Text for analysis —
########
Besides the divergence hitchhiking theory as described above (Via, 2012), heterogeneous genome‐wide divergence can also be caused by linked selection regardless of gene flow, resulting in a reduction in nucleotide diversity in the vicinity of the sites targeted by selection (Burri et al., 2015; Cruickshank & Hahn, 2014). In addition, genomic islands can be caused by global adaptation in structured populations, where the spread of a uniformly beneficial mutation leaves a spatially variable pattern in the allele frequency across the range of the species as a consequence of incomplete sweeps or recombination during a sweep (Booker et al., 2021). These alternative hypotheses may be distinguished by examining patterns of nucleotide diversity within (π) and between populations (d XY), which can be accurately calculated using a sliding window‐based approach with all sites included (variant and invariant sites) such as the approach implemented in pixy (Korunes & Samuk, 2021). We did not attempt to disentangle these competing theories due to the characteristics of Rapture data (i.e., a low percentage of the genome is sampled compared to whole genome sequencing and extracting invariant sites is difficult). In addition, a recent simulation study has demonstrated that there is no universally diagnostic signature of local adaptation based on nucleotide diversity within populations, which can be decreased or increased depending on the relative strengths of migration and selection (Jasper & Yeaman, 2020), further complicating this debate. Other factors such as variation in recombination, mutation rate, and gene density can also lead to a heterogeneous genomic landscape of differentiation (Ravinet et al., 2017; Schumer et al., 2018), but exploring these is beyond the scope of the current study.
########
Information supplied —
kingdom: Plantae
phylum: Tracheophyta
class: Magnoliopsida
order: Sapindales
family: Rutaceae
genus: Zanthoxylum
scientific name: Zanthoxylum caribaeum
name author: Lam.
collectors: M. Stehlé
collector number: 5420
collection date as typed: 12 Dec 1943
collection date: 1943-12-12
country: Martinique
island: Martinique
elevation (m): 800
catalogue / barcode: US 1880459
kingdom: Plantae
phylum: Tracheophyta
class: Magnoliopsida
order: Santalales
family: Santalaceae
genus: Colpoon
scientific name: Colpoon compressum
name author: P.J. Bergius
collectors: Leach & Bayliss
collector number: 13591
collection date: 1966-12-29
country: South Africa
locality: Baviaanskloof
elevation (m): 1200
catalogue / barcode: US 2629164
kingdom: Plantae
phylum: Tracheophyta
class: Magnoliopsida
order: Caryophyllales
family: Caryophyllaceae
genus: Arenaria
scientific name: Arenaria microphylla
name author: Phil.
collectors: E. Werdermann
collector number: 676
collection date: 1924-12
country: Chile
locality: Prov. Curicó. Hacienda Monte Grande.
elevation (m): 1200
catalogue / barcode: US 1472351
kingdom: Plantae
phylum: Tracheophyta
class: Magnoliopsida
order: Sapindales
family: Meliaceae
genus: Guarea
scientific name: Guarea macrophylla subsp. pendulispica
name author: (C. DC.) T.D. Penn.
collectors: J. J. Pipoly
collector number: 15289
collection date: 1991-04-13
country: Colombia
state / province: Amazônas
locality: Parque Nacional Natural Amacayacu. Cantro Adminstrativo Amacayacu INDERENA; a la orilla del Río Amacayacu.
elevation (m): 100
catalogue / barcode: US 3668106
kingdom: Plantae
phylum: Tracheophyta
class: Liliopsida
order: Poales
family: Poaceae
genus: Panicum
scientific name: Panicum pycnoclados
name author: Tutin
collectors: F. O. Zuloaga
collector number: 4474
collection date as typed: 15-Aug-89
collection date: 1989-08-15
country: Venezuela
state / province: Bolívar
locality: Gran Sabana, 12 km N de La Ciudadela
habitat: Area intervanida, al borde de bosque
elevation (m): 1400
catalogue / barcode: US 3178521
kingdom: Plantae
########
Exercise —
In the text on genomic divergence, which software implements the sliding-window approach that includes both variant and invariant sites?

Solution below —
pixy